Children, as well as their parents, may one day be able to breathe a little easier: The respiratory therapy company Vapotherm said a pilot study of its high-flow treatment showed it could outperform standard hospital oxygen among young patients suffering from severe asthma attacks.
The New Hampshire-based medtech developer presented a randomized, controlled trial that examined the feasibility of its high-velocity, humidified oxygen therapy—which uses a specially designed, small-bore nasal cannula to offer respiratory support to patients that can still breathe on their own, but without forcing them to wear an oxygen mask.
Children who were brought to an emergency room with acute asthma symptoms—and who did not respond to initial drug treatments and inhalers—were randomized between standard oxygen and Vapotherm’s high-velocity approach.
Fewer patients in the Vapotherm group needed to escalate to additional therapies, at 61% versus 86% with traditional care.
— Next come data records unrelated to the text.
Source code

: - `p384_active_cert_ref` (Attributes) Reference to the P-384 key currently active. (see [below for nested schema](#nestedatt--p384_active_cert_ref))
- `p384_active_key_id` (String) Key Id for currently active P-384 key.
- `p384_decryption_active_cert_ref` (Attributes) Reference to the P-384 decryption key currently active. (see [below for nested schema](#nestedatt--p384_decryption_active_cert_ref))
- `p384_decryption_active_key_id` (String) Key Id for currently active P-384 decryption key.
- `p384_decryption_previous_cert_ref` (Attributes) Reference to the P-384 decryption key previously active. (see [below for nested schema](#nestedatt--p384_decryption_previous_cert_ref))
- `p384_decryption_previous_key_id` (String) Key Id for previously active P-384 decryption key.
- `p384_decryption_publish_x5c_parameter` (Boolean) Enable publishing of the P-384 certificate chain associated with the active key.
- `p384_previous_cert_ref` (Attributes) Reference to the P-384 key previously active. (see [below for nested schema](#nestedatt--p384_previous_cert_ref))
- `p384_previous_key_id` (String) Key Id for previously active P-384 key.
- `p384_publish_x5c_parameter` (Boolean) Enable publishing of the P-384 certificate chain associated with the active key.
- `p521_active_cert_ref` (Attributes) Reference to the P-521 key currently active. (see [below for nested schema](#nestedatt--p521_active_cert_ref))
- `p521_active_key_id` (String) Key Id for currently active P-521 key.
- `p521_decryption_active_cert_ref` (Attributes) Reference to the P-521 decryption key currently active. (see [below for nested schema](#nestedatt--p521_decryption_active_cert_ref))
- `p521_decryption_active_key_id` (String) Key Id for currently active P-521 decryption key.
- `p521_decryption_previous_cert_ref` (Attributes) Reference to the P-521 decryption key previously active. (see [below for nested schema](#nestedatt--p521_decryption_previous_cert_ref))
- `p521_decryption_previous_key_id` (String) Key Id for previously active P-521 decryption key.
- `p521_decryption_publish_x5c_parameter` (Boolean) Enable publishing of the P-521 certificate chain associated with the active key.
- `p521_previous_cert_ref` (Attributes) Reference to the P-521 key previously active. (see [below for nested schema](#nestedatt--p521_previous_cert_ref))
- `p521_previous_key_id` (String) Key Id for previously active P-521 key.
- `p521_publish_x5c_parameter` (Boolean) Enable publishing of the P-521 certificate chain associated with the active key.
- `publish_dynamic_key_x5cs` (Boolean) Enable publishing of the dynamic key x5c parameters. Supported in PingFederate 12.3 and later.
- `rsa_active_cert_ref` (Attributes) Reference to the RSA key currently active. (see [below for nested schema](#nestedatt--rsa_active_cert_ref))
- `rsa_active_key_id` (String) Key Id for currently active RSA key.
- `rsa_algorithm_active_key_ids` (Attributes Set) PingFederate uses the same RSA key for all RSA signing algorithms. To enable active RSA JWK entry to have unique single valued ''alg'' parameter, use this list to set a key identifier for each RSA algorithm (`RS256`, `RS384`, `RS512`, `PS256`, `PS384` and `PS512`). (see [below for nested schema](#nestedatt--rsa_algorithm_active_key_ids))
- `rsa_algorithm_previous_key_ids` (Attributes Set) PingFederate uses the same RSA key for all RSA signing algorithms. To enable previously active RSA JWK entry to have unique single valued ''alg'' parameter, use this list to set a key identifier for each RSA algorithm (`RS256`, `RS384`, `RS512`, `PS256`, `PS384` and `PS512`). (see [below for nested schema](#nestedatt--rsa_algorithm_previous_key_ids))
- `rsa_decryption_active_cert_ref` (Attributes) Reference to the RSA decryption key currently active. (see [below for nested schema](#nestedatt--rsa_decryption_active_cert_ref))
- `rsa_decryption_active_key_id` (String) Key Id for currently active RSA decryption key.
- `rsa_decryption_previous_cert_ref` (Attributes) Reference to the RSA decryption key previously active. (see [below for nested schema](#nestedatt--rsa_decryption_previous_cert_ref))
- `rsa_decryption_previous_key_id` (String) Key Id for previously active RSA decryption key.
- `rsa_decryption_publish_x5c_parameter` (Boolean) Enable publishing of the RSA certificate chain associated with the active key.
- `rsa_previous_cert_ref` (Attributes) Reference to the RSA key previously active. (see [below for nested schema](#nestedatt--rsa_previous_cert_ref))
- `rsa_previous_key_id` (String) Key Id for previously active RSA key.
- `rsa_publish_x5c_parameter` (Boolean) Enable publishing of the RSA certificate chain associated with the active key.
That group also saw patients discharged from the hospital sooner, with a median time of 29 hours compared to 37 hours.
Vapotherm’s therapy relies in part on using a high flow to flush out the dead spaces of stale air within the nasal passages. According to the company, this helps fast-breathing patients clear out the carbon dioxide remaining in their upper airway, and allows them to take in more oxygen with each breath while using less effort.
Conducted in the U.K., the study’s results were published at the International Congress of the European Respiratory Society in Milan, Italy.
Vapotherm estimates about 5 million children in the U.S. and 1 million in the U.K. have asthma. Conducting clinical studies of rapid interventions such as this has been difficult, due in part to the need to collect informed consent before beginning therapy. According to the company, its protocol also showed it was feasible to examine pediatric emergency situations using coordinated care and delayed informed consent procedures.
The company’s most recent quarterly earnings release, spanning the months of May, June and July, detailed revenues of $16.0 million for a 23.6% gain over the same period in 2023—driven by increased sales of its high-velocity systems and a bounce in consumables related to post-COVID returns of customer demand.
Operating expenses totaled $17.0 million, down from the prior year’s $25.2 million; however additional “non-GAAP cash operating expenses” amounted to another $14.2 million. All told, the company reported a second-quarter net loss of $14.8 million.
Vapotherm said it expects its full-year 2023 revenue to land between $70 million and $73 million, with operating expenses reaching about the same, with non-GAAP costs adding on about $56 million.